Pour SNCF Réseau, l’enjeu est bien sûr économique : grâce aux drones, la surveillance des voies ferrées (présence de végétation, d’objets…), mais aussi des gares (état des verrières, des poutrelles métalliques…) ou bien encore des caténaires pourrait devenir plus efficace, plus rapide et plus sûre, par rapport aux interventions humaines. Des problématiques communes avec nombre d’autres industriels.

Mais pourquoi un tel partenariat avec l’Onera ? Le centre de recherche accumule plus de 15 ans d’expérience dans les drones, aussi bien dans les logiciels de traitement du signal que dans les équipements (capteurs, radars...). "L’un de nos axes de travail concerne l’intelligence du vol, c’est-à-dire des algorithmes de pilotage et de guidage qui assistent le pilote dans un environnement spécifique, précise Florent Muller. Cela permet par exemple de surveiller au plus près un ouvrage d’art". Autre axe de recherche évoqué : parvenir à former des flottes de drones capables de communiquer ensemble et d’interagir afin de se répartir la tâche.

Un outil interne de simulation numérique

Pour tester ses solutions, les équipes de l’Onera vont pouvoir s’appuyer sur le Simulation Lab. Types de capteurs embarqués, nature des drones, définition de l’environnement proche, conditions climatiques… Avec toutes ces données, l’Onera peut valider grâce à cet outil interne de nouveaux concepts. Et répondre à ce type de question : vaut-il mieux pour SNCF Réseau employer sur une zone définie 50 petits drones basse altitude ou 5 grands drones insérés dans l'espace aérien ?

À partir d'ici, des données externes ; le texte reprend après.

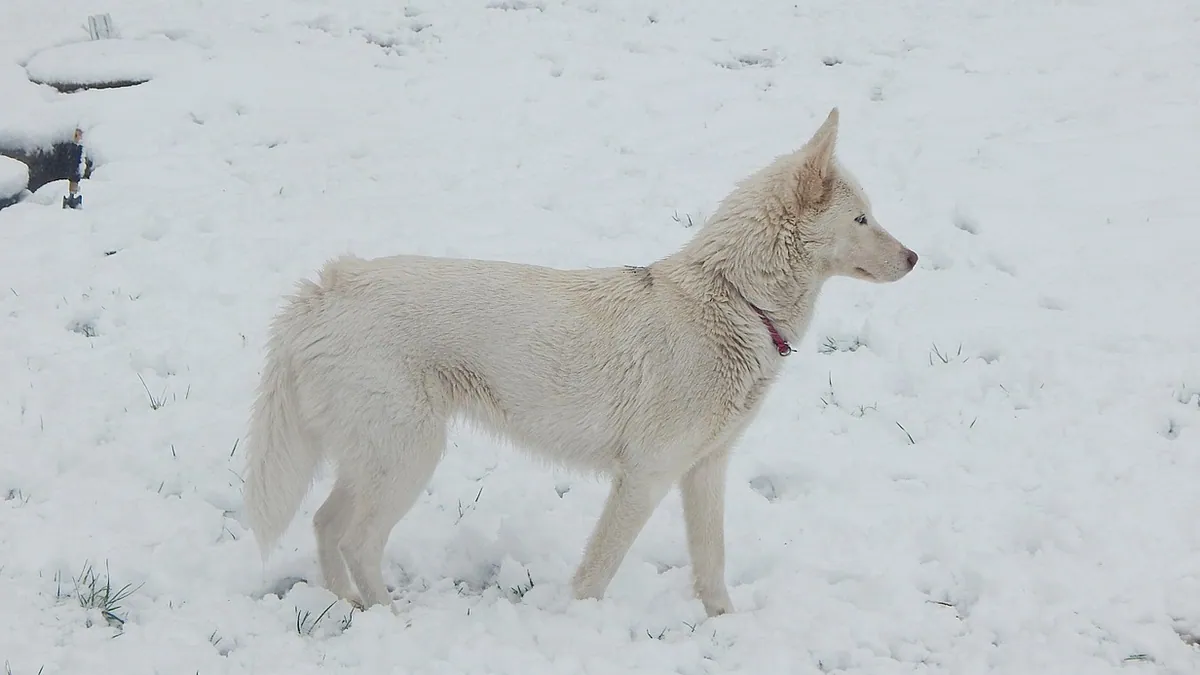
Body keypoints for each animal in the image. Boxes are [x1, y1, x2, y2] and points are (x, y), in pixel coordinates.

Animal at [242, 108, 918, 617]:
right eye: (862, 218)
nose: (914, 258)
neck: (736, 299)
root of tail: (325, 288)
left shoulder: (705, 470)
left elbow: (712, 564)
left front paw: (724, 626)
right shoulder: (645, 476)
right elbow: (598, 571)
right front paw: (584, 624)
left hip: (374, 458)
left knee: (325, 525)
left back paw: (347, 607)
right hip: (408, 457)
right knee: (357, 540)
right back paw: (389, 616)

Par ailleurs impliqué dans la recherche de systèmes de détection et de neutralisation des drones, en particulier depuis la multiplication ces derniers mois d’incidents impliquant ces engins, l’Onera veut aussi avec ce partenariat se positionner comme un acteur de choix dans le drone civil. Si le domaine du drone militaire était jusque-là majoritaire, les besoins grandissants des donneurs d’ordres issus du civil (en matière de traitement de données notamment) pousse le centre de recherche à sortir du bois.